EXERCISE REQUIREMENTS.
Within the records that follow, determine how many lines include the word "Deltona". State the number and nothing further.

MATERIAL PROVIDED.
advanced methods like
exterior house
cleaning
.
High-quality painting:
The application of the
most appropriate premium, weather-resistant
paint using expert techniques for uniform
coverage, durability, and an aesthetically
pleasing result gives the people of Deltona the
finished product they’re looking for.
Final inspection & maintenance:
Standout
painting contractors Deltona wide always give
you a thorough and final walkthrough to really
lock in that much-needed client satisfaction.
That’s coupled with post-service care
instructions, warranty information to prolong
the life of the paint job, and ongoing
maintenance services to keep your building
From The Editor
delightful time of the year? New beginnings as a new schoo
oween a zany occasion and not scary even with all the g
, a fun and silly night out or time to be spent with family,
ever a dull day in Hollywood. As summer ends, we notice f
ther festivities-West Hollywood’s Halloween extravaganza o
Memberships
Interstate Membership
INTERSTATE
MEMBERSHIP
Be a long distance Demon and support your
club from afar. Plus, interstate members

--

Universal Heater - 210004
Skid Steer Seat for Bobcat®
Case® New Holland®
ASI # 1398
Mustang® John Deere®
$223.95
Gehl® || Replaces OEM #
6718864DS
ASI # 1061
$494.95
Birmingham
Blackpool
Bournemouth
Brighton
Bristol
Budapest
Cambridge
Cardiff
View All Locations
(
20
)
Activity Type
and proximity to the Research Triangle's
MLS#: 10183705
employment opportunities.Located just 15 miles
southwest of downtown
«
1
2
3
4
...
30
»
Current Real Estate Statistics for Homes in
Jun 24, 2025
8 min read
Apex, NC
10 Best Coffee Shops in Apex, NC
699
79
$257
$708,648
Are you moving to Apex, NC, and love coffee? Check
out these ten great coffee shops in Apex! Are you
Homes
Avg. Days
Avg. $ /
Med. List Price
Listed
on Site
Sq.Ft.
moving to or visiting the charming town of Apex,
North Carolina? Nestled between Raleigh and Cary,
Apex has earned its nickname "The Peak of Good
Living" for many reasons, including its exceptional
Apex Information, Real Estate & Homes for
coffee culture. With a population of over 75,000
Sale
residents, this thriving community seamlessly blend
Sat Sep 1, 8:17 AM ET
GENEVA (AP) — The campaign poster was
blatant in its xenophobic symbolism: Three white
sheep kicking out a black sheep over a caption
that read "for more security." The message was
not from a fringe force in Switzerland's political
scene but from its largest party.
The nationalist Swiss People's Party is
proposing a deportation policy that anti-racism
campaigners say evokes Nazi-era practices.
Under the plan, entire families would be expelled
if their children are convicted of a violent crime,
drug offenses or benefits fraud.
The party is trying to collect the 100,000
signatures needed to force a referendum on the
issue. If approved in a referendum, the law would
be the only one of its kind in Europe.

SOLUTION TO THIS PROBLEM.
2